Records for the exercise:
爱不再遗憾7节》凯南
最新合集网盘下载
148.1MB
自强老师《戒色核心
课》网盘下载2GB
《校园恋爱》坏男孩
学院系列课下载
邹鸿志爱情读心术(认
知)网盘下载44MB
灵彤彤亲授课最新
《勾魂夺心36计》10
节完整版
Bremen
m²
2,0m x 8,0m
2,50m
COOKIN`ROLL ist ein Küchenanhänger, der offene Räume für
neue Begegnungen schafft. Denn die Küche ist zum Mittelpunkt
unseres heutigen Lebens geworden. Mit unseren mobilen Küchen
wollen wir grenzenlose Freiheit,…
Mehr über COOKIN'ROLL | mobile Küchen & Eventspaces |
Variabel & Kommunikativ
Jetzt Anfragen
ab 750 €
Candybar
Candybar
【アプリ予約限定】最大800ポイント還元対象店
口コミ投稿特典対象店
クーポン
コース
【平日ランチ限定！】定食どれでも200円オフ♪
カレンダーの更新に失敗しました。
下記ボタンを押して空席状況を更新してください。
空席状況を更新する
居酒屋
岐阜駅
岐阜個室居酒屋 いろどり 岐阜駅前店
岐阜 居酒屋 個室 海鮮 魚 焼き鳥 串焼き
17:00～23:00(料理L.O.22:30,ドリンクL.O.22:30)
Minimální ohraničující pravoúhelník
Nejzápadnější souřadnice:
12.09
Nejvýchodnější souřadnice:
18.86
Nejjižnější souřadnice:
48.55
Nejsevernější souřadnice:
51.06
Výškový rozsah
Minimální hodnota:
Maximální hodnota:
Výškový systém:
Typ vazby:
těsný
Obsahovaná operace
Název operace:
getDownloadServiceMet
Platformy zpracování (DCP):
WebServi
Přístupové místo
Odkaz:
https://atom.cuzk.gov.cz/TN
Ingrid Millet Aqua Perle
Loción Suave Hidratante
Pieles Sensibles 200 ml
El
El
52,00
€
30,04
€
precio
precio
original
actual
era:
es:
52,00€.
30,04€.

What to produce:
Search the data above for the word "ROLL", then gather each line in which it appears.

Reply to the exercise:
COOKIN`ROLL ist ein Küchenanhänger, der offene Räume für
Mehr über COOKIN'ROLL | mobile Küchen & Eventspaces |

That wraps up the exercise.